##### DOCUMENT SOURCE

Ils étaient venus pour gagner. Tsubasa Ozora, alias Olivier Atton, et son équipe vont raccrocher les crampons au terme d’une épopée footballistique de quarante-trois ans ayant tenu en haleine des lecteurs du monde entier à coups de tacles acrobatiques et de lucarnes spectaculaires. Pas «toujours en forme», contrairement à ses personnages, le mangaka Yoichi Takahashi, 63 ans, a annoncé ce vendredi 5 janvier, dans la dernière édition du magazine Captain Tsubasa, dans lequel il était prépublié, que la série connue sous le nom Olive et Tom en France s’arrêterait début avril, invoquant la dégradation de son état de santé et l’évolution de l’industrie du manga.
«Cette décision n’a pas été facile à prendre et pourrait décevoir et attrister ceux qui aiment lire Captain Tsubasa, mais j’espère que vous comprendrez ma décision», a-t-il écrit dans une lettre à ses lecteurs. Takahashi a déclaré que ses personnages continueraient à exister sous une forme différente.
Adapté dans un animé diffusé dans plus de 100 pays, mais aussi en jeux vidéo, le manga Captain Tsubasa avait été publié pour la première fois en 1981 dans l’hebdomadaire japonais de référence Weekly Shonen Jump. Il s’est vendu dans le monde à quelque 90 millions d’exemplaires, selon le site spécialisé Mangazenkan. Si le manga principal (et original) s’est clôturé en 1988 après 37 volumes, comme de nombreuses autres franchises populaires telles que Dragon Ball, les aventures de Tsubasa Ozora se sont déclinées depuis en six séries régulières, dont la dernière en date s’intitule Captain Tsubasa : Rising Sun The Final. Dans ce nouvel arc, Olivier Atton tente de décrocher une médaille d’or aux JO de Madrid.

##########

◆ CONSIGNE ÉCRITE A ◆
Répondez brièvement aux questions suivantes d'après l'article sur Captain Tsubasa.
(i) Quel âge a Yoichi Takahashi ?
(ii) En quelle année et dans quel hebdomadaire le manga a-t-il été publié pour la première fois ?
(iii) Combien de volumes compte le manga original ?
◆ CONSIGNE ÉCRITE B ◆
Réécrivez sous forme de liste le paragraphe de l'article sur Captain Tsubasa qui commence par « Adapté dans un animé », en conservant ses faits principaux.
◆ CONSIGNE ÉCRITE C ◆
Poursuivez l'article sur la fin de Captain Tsubasa au-delà de sa dernière phrase.

##### DONNÉES FOURNIES

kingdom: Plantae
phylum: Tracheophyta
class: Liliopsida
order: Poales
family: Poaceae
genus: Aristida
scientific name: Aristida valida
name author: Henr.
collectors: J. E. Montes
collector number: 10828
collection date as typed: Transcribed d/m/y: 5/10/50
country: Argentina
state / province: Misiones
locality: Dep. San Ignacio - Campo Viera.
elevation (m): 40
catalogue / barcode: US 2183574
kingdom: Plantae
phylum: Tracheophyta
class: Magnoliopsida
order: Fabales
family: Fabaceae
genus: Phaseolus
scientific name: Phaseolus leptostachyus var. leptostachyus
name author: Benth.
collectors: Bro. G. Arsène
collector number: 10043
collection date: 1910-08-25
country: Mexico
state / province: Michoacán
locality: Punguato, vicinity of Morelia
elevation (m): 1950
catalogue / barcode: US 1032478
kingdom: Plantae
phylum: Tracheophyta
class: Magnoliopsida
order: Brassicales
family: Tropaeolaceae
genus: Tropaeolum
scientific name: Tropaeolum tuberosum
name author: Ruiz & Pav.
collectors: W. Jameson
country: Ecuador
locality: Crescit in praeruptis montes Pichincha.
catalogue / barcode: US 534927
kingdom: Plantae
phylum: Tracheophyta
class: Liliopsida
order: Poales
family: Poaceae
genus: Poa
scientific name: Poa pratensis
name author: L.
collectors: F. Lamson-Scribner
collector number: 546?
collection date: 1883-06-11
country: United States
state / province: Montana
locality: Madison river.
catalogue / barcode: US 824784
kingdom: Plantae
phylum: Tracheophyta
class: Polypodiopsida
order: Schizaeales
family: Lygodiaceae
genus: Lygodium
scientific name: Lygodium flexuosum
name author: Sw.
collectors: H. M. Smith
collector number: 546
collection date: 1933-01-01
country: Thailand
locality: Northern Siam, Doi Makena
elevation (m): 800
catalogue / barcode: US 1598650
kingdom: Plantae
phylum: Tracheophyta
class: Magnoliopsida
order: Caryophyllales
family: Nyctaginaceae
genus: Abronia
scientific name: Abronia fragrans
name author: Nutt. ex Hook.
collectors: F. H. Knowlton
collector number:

##########

◆ RÉPONSE À L'EXERCICE A ◆
(i) Il a 63 ans.
(ii) En 1981, dans le Weekly Shonen Jump.
(iii) Il compte 37 volumes.

◆ RÉPONSE À L'EXERCICE B ◆
- Première publication : en 1981, dans l'hebdomadaire japonais Weekly Shonen Jump.
- Adaptations : un animé diffusé dans plus de 100 pays et des jeux vidéo.
- Ventes : environ 90 millions d'exemplaires dans le monde, selon le site Mangazenkan.
- Manga original : achevé en 1988 après 37 volumes.
- Suites : six séries régulières, dont la plus récente, Captain Tsubasa : Rising Sun The Final, montre Olivier Atton tentant de remporter l'or aux JO de Madrid.

◆ RÉPONSE À L'EXERCICE C ◆
Une œuvre pour populariser le foot
Véritable phénomène de la culture pop ayant même poussé un étudiant à calculer la taille du terrain sur lequel jouent les équipes (18 km), la franchise, connue sous le nom de Holly e Benji en Italie et de Super Campeones en Amérique latine, a inspiré des statues dans le quartier natal de Yoichi Takahashi à Tokyo. Yoichi Takahashi, devenu accro au football en regardant à la télévision la Coupe du monde 1978, organisée et remportée par l’Argentine, avait déclaré en février 2023 à l’AFP avoir voulu via son œuvre populariser ce sport au Japon, où la J-League n’a été créée qu’en 1993. Il est également président et propriétaire d’un club de football, le Nankatsu SC, qu’il espère voir progresser. «En Europe, il est tout à fait naturel de soutenir son club local, mais nous n’avions pas cette culture au Japon», avait expliqué le mangaka à l’AFP, ajoutant : «Je n’avais pas de club local, alors j’ai voulu en créer un moi-même.»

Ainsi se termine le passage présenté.